Exercise directions: All of the listing below must be repeated word for word. Pictures are the only thing to omit.

Exercise data:
# # # #

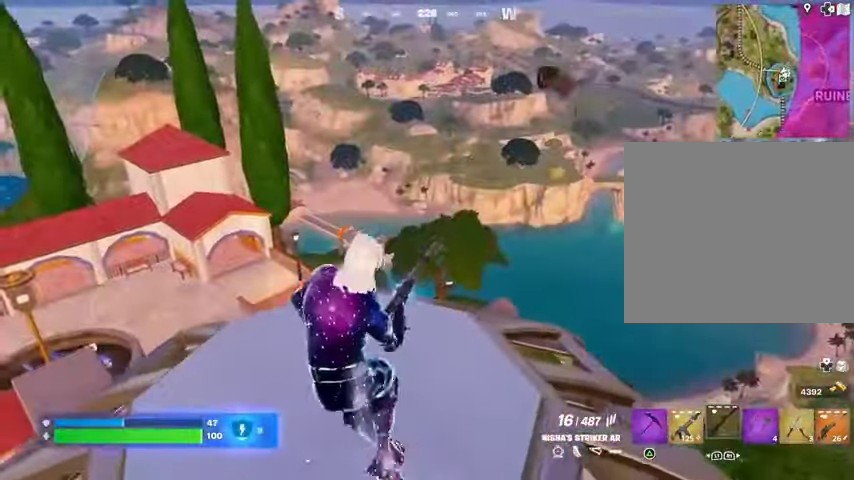
{"buttons": [], "left_stick": "down-right", "right_stick": "center", "events": [[33, "right_stick", "right"], [267, "right_stick", "center"], [433, "left_stick", "down-right"]]}
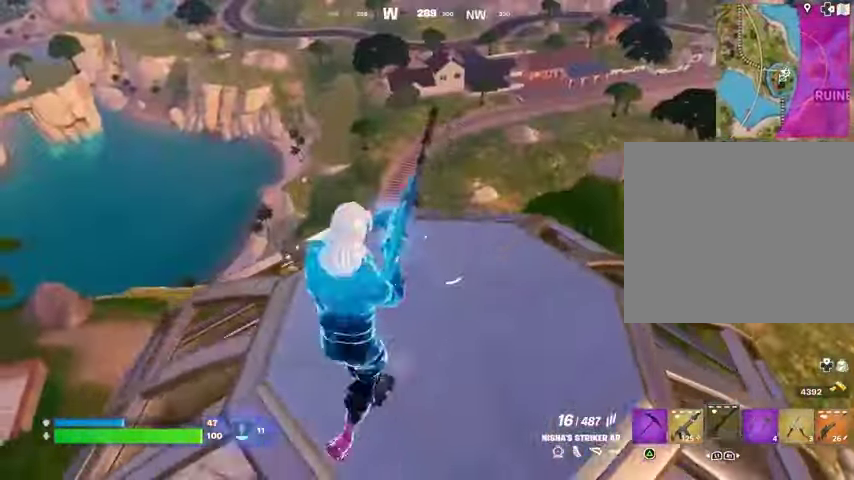
{"buttons": ["CROSS"], "left_stick": "left", "right_stick": "center", "events": [[67, "left_stick", "right"], [467, "left_stick", "left"], [500, "CROSS", "down"]]}
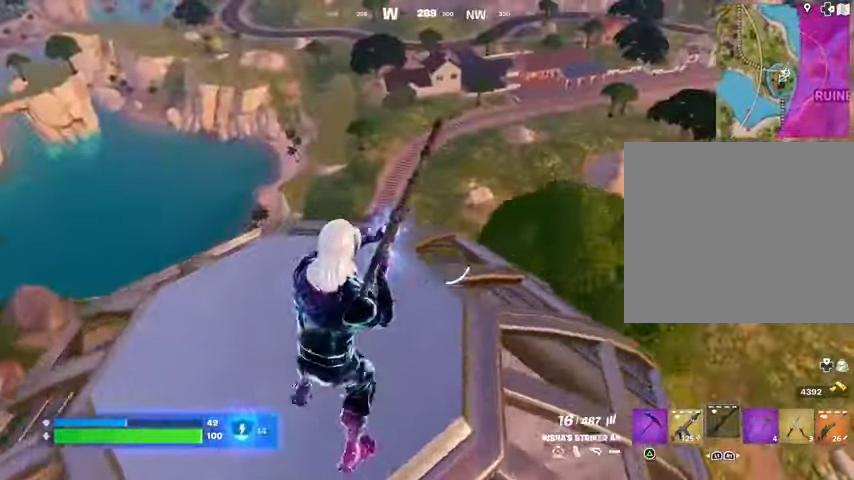
{"buttons": [], "left_stick": "right", "right_stick": "center", "events": [[33, "CROSS", "up"], [167, "right_stick", "right"], [267, "right_stick", "center"], [367, "left_stick", "down"], [467, "left_stick", "right"]]}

# # # #

Problem solution:
{"buttons": [], "left_stick": "down-right", "right_stick": "center", "events": [[33, "right_stick", "right"], [267, "right_stick", "center"], [433, "left_stick", "down-right"]]}
{"buttons": ["CROSS"], "left_stick": "left", "right_stick": "center", "events": [[67, "left_stick", "right"], [467, "left_stick", "left"], [500, "CROSS", "down"]]}
{"buttons": [], "left_stick": "right", "right_stick": "center", "events": [[33, "CROSS", "up"], [167, "right_stick", "right"], [267, "right_stick", "center"], [367, "left_stick", "down"], [467, "left_stick", "right"]]}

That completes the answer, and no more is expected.